The Megacycle wrought by technology. A Megacycle, is a transformation of the human enterprise on the scale of the Hunter-Gatherer Revolution 100,000 years ago, the Agricultural Revolution 10,000 years ago, the Industrial Revolution just over 200 years ago and the Petro-Industrial Revolution about 90 years ago. In each case, major changes in technology and energy produce a near-total transformation of how humankind earn a living, where they live, how they get around, how they communicate and what constitutes assets or wealth. The good news is that over time such transformations vastly increase human material wellbeing. The bad news is that since the Industrial Revolution, after a period of euphoric innovation and growth, such transformations are invariably punctuated by a second phase of severe economic and financial turmoil and war before arriving at a condition of relatively stable prosperity and rising stock prices. The electronic technology revolution produced the first phase of euphoric growth of the current Megacycle in the late 1980s and especially in the 1990s. Unlike the previous Megacycles, however, the present technological transformation has not been preceded or accompanied by a corresponding transformation in energy. We are still mired in the Petro-Industrial age with oil as our prime mover. Consequently, the economic and geopolitical frictions associated with the replacement of oil by the next dominant form of energy, has, since the First Oil Shock in 1973, heightened the economic, financial and political turmoil usually associated with the second phase of a Megacycle. This has been particularly true in the first decade of the new millennium. The implications of the troubling second phase of the present Megacycle are only dimly understood by the conventional wisdom.

The confluence of these five themes has created the conditions for a “Perfect Storm” economically. The resulting economic contraction is likely to be longer and deeper than the conventional wisdom expects. Therefore, my overriding advice to subscribers is to:

  1. Preserve capital. “Above all, don’t lose money.” Be wary of the stock and bond markets and the dollar as long as present dangerous trends persist in the economy. (Stocks and bonds are presently below lines-in-the-sand set forth in my last (May 16, 2008) Quarterly Report, and, therefore should be avoided. Stay liquid, particularly in the euro ambit, and British pound, and to a lesser extent in short-term U.S. government debt instruments. Ride the horse in the direction it’s going, particularly in the currency, gold and energy markets. But have some technical indicators – trendline, slow stochastic, moving averages, momentum indicator, Bollinger band or combinations thereof — in your back pocket that signals a change of trend, and heed them.

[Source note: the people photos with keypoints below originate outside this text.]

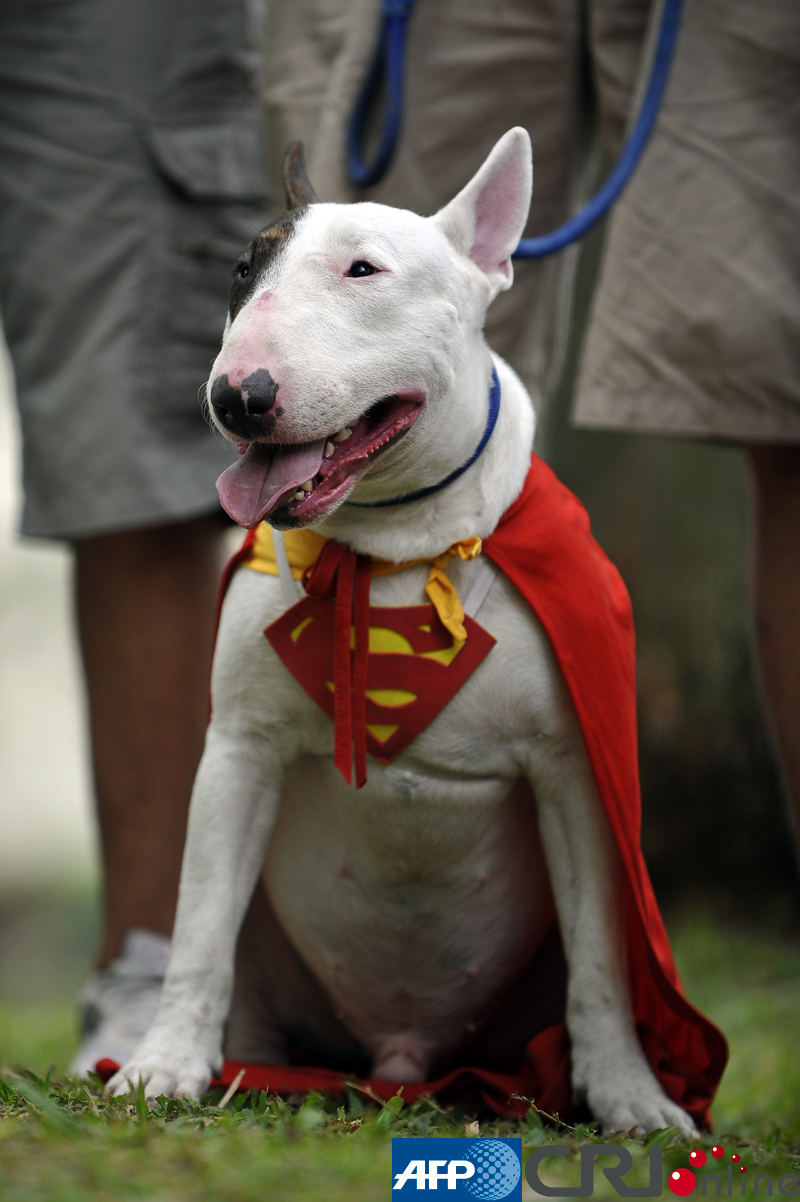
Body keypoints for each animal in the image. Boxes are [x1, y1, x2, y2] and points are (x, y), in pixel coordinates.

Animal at [110, 131, 696, 1134]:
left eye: (363, 270)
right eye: (242, 270)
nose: (237, 397)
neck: (394, 547)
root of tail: (401, 1064)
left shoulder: (578, 770)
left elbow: (601, 963)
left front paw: (631, 1095)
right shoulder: (238, 751)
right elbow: (198, 926)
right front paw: (165, 1066)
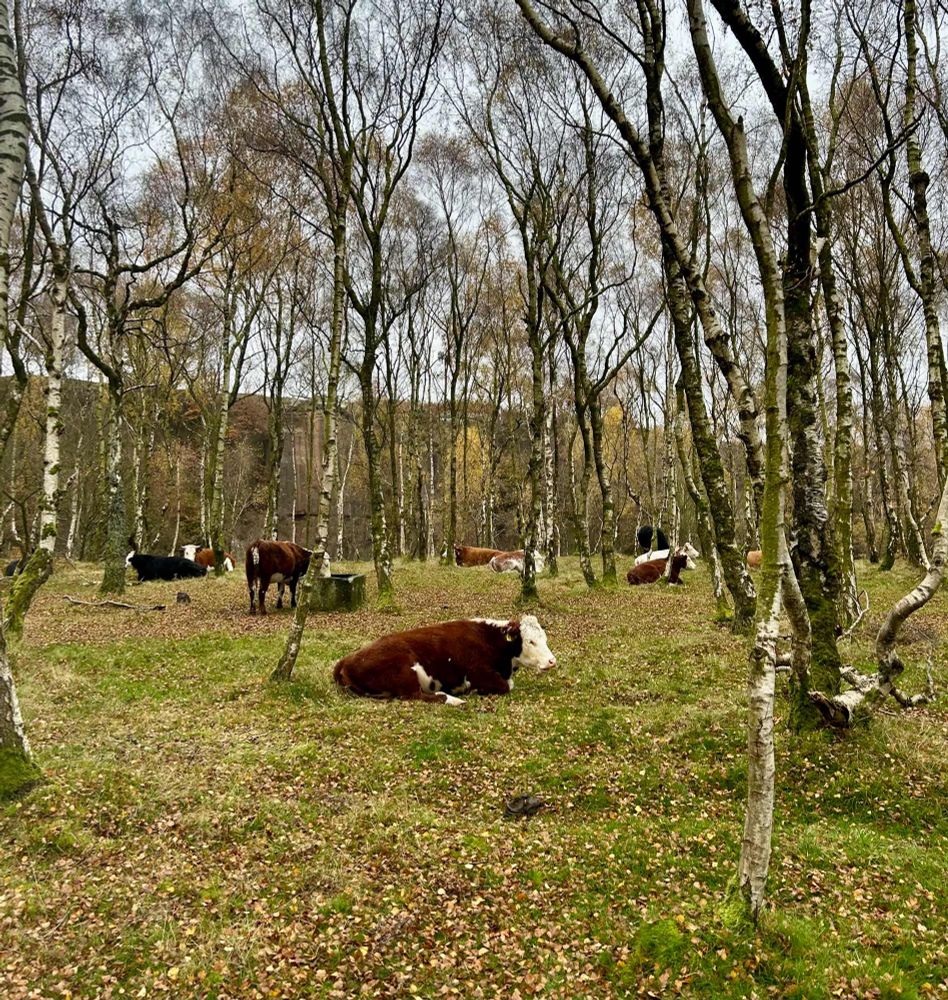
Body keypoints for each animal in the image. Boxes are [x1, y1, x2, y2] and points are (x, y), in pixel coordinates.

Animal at [333, 615, 556, 706]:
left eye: (545, 638)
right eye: (531, 641)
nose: (552, 661)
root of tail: (346, 659)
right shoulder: (478, 674)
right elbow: (506, 686)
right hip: (404, 670)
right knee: (416, 696)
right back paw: (455, 699)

  2. Maintain a contrarian mindset. Be skeptical of the conventional wisdom and always on the lookout for turns in the road, particularly when the consensus agrees that the road will be straight “for the foreseeable future.”
  3. Be cyclically aware and responsive. This means a) monitoring the progress of the economic cycle. b) allocating assets profitably in relation to the current state of the economic cycle, owning those assets supported by economic forces at the time, and avoiding those likely to be depressed by them.